Recipe by Derf
Lovely tender veal!! from Cooking Light mag.
Top Review by Michele7
I know this recipe was from Cooking Light but I used 1 tablespoon of olive oil instead of 1 teaspoon. Maybe someone else could have made it work but I was uncomfortable with so little oil vs 1 pound of veal. The flavor is very good but I will double the sauce the next time I make this. I also added garlic; can't cook without it! Everyone liked this. The meal was ready in no time at all. Thanks for the recipe.

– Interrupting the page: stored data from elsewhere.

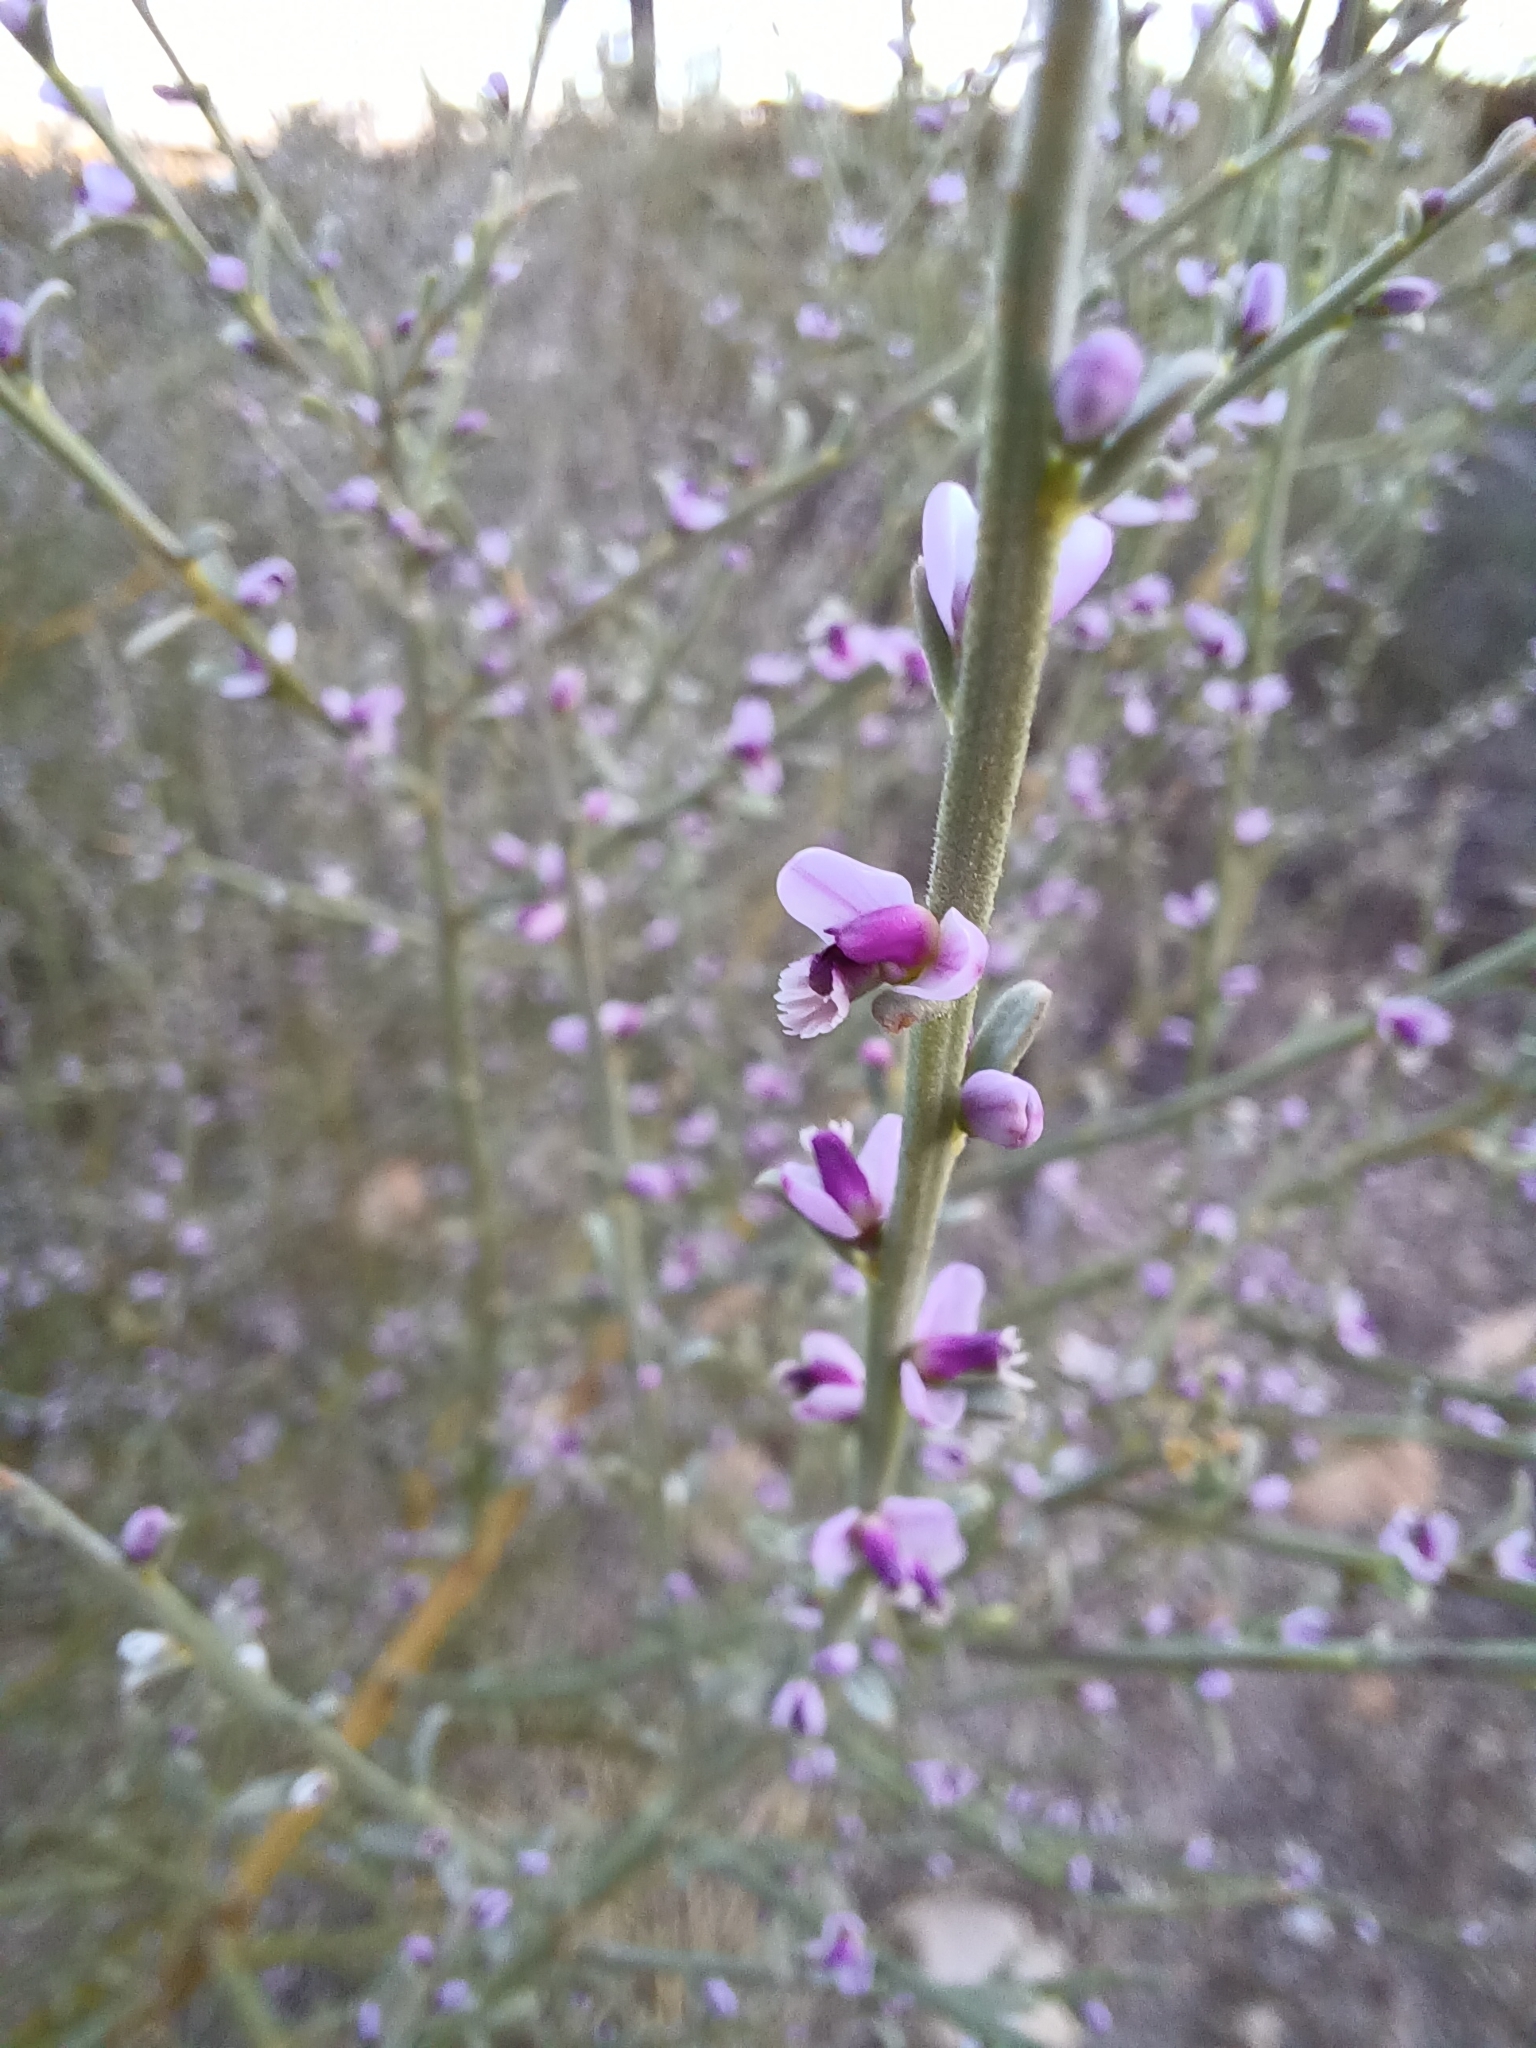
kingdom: Plantae
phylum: Tracheophyta
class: Magnoliopsida
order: Fabales
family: Polygalaceae
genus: Muraltia
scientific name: Muraltia spinosa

- 1 lb veal cutlet (1/4 inch thick)
- 1⁄4 cup all-purpose flour
- vegetable oil cooking spray
- 1 teaspoon olive oil
- 1⁄2 cup dry sherry
- 1⁄4 cup lemon juice
- 2 tablespoons capers
- lemon slice (optional)
- chopped fresh parsley (optional)
Directions See How It's Made
- Trim fat from cutlets.
- Dredge cutlets in flour.
- Coat a large nonstick frypan with cooking spray; add oil.
- Place over medium high heat until hot.
- add veal, and cook 3 minutes on each side or until browned.
- Remove veal from frypan; drain and pat dry with paper towels.
- Transfer veal to a serving platter.
- Set aside; keep warm.
- Add sherry, lemon juice, and capers to frypan; stir well, scraping bottom of pan to loosen brown bits.
- Cook over medium high heat, stirring occasionally, until mixture is reduced by half.
- Pour sauce over veal.
- If desired, garnish with lemon slices and fresh parsley.